Recorded data

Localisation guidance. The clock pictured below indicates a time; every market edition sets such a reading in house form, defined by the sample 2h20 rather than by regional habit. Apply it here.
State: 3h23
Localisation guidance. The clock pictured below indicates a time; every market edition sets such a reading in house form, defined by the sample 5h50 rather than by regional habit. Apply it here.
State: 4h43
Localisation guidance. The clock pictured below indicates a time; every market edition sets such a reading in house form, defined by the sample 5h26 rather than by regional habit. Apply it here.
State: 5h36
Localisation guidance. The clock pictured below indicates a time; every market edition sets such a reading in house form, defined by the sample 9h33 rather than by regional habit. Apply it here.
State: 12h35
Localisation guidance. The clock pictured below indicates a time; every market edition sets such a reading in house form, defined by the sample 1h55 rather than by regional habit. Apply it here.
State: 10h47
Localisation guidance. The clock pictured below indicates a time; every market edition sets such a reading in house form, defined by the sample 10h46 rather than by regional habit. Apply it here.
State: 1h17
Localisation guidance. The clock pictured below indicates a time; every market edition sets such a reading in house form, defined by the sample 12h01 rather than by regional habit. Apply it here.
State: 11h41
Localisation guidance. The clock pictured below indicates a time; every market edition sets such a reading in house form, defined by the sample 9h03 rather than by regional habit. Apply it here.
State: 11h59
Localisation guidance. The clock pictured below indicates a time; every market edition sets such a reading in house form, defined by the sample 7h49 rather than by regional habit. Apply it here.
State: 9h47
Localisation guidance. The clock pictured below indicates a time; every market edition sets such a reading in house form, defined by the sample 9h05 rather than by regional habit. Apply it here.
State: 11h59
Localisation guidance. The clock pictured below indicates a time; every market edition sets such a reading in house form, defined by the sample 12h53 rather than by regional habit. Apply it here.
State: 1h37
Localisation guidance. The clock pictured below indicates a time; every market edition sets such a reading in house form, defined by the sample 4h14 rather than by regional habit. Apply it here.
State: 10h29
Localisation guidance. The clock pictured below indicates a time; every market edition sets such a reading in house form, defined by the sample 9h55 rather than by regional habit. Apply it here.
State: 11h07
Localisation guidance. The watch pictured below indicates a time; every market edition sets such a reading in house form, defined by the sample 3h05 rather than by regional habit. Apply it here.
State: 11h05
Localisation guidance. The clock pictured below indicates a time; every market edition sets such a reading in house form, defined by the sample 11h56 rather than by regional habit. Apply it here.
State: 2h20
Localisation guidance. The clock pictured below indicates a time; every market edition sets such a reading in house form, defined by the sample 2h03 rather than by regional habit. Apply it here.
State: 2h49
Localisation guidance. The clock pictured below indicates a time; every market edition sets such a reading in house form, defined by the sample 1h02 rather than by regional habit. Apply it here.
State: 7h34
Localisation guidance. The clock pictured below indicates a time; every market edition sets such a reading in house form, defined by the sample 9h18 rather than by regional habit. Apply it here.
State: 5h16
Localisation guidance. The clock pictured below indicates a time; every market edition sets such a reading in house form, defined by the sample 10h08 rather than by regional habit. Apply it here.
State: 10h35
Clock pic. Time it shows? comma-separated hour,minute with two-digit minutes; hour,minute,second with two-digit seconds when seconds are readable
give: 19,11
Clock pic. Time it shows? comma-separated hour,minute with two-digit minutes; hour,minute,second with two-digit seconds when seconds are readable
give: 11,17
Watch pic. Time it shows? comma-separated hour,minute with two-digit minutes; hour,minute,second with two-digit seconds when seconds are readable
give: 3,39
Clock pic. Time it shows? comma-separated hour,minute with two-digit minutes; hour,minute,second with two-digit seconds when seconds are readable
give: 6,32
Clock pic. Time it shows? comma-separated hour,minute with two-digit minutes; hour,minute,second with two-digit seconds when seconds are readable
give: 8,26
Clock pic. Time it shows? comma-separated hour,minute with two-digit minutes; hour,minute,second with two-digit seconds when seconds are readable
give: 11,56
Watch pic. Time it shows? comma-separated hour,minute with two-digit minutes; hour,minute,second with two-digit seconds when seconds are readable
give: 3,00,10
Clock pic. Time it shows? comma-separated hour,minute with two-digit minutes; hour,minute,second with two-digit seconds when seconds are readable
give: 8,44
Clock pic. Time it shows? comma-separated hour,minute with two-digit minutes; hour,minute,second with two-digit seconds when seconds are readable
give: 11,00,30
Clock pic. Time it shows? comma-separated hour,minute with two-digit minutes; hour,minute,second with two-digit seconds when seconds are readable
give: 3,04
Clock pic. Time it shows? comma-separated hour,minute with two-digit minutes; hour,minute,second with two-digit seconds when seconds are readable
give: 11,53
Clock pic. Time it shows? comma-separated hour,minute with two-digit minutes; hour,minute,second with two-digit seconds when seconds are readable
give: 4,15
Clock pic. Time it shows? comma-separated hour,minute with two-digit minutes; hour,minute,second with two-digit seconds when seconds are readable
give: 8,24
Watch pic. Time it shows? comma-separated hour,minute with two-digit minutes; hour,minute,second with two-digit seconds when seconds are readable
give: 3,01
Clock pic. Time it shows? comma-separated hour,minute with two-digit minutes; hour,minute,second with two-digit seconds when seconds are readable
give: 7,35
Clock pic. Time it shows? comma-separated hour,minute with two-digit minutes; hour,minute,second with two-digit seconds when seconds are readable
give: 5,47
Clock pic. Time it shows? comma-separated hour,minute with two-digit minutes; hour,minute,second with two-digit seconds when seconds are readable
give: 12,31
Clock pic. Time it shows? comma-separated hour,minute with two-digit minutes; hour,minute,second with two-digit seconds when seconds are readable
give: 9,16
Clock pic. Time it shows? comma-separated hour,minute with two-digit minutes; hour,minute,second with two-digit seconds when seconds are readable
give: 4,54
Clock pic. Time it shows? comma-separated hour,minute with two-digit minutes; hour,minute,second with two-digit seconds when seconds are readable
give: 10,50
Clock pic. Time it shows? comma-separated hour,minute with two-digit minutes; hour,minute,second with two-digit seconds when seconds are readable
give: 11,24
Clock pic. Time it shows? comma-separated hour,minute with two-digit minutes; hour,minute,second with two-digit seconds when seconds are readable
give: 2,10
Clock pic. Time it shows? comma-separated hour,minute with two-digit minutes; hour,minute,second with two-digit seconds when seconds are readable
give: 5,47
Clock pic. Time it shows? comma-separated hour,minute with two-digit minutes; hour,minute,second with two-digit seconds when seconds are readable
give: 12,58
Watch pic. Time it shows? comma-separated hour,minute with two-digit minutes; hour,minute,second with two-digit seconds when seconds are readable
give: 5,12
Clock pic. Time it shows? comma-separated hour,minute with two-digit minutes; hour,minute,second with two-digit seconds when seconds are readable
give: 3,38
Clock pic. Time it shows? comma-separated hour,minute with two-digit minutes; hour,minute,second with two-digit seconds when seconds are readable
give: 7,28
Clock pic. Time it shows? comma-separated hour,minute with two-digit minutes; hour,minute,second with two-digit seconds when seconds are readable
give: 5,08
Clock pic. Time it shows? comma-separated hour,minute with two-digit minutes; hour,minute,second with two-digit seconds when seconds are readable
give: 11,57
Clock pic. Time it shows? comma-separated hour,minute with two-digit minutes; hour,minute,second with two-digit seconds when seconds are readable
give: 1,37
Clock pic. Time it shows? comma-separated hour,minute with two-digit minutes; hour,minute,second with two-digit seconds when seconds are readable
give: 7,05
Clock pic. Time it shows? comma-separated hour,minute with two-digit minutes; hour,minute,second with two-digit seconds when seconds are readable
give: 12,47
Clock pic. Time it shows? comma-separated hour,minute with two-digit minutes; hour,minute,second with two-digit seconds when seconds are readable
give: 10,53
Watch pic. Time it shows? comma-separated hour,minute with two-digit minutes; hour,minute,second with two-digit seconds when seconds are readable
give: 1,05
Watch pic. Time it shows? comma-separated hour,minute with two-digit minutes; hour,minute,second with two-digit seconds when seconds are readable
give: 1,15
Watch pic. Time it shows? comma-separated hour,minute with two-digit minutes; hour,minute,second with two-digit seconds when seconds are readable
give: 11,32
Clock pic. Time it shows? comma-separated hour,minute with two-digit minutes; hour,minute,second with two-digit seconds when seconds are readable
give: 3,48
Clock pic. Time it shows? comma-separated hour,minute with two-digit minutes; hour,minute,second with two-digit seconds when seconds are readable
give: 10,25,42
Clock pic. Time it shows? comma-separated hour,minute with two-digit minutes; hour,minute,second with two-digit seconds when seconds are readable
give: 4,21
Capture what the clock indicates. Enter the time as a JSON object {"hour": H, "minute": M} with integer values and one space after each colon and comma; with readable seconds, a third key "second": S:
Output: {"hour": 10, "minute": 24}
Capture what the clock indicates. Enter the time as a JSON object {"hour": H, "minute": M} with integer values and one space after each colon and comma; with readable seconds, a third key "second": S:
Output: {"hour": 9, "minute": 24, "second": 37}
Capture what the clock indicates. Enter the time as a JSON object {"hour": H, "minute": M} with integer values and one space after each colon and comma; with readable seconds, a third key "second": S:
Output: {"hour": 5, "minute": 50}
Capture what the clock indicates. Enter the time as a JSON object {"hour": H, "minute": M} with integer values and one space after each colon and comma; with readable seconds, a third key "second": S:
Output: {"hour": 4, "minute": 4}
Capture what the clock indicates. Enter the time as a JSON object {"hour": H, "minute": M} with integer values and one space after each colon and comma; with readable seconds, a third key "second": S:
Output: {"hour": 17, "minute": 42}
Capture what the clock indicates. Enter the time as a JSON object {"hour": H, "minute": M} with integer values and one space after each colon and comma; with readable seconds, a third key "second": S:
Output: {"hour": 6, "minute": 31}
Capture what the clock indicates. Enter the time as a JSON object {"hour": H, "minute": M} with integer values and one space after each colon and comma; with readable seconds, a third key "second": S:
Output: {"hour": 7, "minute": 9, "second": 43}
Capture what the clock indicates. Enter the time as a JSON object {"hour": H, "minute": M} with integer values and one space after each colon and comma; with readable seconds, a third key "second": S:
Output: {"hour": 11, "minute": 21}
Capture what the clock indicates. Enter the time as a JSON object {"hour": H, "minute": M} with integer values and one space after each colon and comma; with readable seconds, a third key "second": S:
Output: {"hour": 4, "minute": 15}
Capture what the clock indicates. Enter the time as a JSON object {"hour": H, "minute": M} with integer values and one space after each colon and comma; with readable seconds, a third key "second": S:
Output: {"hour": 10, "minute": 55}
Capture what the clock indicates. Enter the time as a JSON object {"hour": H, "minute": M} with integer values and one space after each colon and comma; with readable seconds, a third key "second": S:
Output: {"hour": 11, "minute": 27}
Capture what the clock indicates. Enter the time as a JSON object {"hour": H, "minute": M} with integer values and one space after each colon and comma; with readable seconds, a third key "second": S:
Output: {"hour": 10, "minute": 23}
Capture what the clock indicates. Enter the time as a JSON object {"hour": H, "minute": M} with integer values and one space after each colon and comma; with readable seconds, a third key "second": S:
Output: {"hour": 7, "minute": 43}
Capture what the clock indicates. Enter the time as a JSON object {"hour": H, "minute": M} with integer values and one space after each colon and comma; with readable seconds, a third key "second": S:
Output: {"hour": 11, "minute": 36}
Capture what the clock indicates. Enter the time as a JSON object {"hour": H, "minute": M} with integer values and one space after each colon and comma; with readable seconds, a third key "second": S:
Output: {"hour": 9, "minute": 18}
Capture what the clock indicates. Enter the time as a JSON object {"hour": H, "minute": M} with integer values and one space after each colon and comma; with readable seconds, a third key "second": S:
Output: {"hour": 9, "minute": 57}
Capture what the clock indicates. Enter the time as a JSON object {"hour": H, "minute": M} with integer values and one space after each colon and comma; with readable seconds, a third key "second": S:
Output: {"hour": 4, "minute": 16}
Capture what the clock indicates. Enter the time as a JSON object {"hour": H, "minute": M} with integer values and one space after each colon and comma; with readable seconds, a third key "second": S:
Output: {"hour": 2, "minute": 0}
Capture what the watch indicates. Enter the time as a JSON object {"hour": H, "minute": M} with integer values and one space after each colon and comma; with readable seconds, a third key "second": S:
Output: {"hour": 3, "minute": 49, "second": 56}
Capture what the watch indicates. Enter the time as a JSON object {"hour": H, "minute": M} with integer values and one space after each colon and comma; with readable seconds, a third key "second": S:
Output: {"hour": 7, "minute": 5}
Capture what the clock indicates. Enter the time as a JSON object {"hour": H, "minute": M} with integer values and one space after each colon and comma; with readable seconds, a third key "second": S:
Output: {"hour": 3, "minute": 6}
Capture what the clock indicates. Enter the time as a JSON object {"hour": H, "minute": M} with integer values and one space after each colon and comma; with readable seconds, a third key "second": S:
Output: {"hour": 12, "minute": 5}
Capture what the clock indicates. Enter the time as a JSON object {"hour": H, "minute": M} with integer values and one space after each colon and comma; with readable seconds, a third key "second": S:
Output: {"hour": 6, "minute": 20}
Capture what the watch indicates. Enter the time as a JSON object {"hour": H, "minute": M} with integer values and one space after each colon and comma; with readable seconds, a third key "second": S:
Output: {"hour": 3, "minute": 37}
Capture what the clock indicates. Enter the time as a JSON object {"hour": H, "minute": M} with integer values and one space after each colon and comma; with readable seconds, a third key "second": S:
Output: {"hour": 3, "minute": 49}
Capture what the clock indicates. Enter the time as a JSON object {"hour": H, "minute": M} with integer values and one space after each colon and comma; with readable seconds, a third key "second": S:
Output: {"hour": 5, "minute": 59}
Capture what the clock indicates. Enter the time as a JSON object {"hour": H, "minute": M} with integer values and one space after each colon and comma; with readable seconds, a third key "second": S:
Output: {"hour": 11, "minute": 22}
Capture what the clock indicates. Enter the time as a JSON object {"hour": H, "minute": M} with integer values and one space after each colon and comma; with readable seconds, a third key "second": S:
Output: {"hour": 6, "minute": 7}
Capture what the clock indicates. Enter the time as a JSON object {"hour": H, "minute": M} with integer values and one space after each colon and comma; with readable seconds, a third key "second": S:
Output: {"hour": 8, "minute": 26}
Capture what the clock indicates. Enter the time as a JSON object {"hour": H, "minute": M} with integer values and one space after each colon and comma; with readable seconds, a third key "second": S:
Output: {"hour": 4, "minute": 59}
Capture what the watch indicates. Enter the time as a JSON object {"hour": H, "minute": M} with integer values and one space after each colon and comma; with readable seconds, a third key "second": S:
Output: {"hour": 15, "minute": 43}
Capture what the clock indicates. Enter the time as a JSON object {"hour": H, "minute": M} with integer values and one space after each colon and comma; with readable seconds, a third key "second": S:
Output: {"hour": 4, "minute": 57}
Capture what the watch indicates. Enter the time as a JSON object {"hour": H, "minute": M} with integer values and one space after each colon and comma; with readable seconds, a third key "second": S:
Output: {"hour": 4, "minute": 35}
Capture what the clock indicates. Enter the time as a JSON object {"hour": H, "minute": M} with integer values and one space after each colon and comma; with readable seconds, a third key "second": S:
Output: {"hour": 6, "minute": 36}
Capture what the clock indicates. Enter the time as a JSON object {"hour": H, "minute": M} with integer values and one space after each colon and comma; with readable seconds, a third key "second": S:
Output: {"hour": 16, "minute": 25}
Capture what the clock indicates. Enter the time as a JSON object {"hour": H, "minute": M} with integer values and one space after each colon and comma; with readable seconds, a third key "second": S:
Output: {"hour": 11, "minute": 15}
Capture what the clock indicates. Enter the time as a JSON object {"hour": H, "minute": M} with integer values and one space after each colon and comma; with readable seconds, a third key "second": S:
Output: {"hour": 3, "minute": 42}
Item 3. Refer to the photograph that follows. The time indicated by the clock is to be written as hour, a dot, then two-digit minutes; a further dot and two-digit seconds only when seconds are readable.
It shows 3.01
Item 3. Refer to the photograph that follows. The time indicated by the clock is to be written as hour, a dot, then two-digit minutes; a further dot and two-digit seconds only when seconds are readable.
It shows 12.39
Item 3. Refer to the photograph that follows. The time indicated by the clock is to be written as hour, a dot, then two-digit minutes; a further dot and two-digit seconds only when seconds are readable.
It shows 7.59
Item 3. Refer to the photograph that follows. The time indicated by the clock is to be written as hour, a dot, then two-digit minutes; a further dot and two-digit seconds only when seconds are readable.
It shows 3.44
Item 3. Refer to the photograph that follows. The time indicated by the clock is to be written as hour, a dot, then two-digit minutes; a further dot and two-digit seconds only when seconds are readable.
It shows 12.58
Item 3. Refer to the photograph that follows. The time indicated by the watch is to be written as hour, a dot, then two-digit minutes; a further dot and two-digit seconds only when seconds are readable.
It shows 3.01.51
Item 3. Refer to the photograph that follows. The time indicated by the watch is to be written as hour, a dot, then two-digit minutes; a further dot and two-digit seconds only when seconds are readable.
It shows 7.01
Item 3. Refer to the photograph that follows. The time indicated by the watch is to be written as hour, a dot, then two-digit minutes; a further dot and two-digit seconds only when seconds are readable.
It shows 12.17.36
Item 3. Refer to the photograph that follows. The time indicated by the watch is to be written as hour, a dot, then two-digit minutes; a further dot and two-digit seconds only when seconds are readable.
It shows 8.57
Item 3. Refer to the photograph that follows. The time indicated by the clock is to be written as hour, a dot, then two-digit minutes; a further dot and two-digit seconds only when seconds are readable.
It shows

Given problem: Format the records as a JSON list of strings, from the first line of the records through the line containing "State: 12h35", with that line included. Use one string per line and omit any blank lines.

Exercise output:
[
  "Localisation guidance. The clock pictured below indicates a time; every market edition sets such a reading in house form, defined by the sample 2h20 rather than by regional habit. Apply it here.",
  "State: 3h23",
  "Localisation guidance. The clock pictured below indicates a time; every market edition sets such a reading in house form, defined by the sample 5h50 rather than by regional habit. Apply it here.",
  "State: 4h43",
  "Localisation guidance. The clock pictured below indicates a time; every market edition sets such a reading in house form, defined by the sample 5h26 rather than by regional habit. Apply it here.",
  "State: 5h36",
  "Localisation guidance. The clock pictured below indicates a time; every market edition sets such a reading in house form, defined by the sample 9h33 rather than by regional habit. Apply it here.",
  "State: 12h35"
]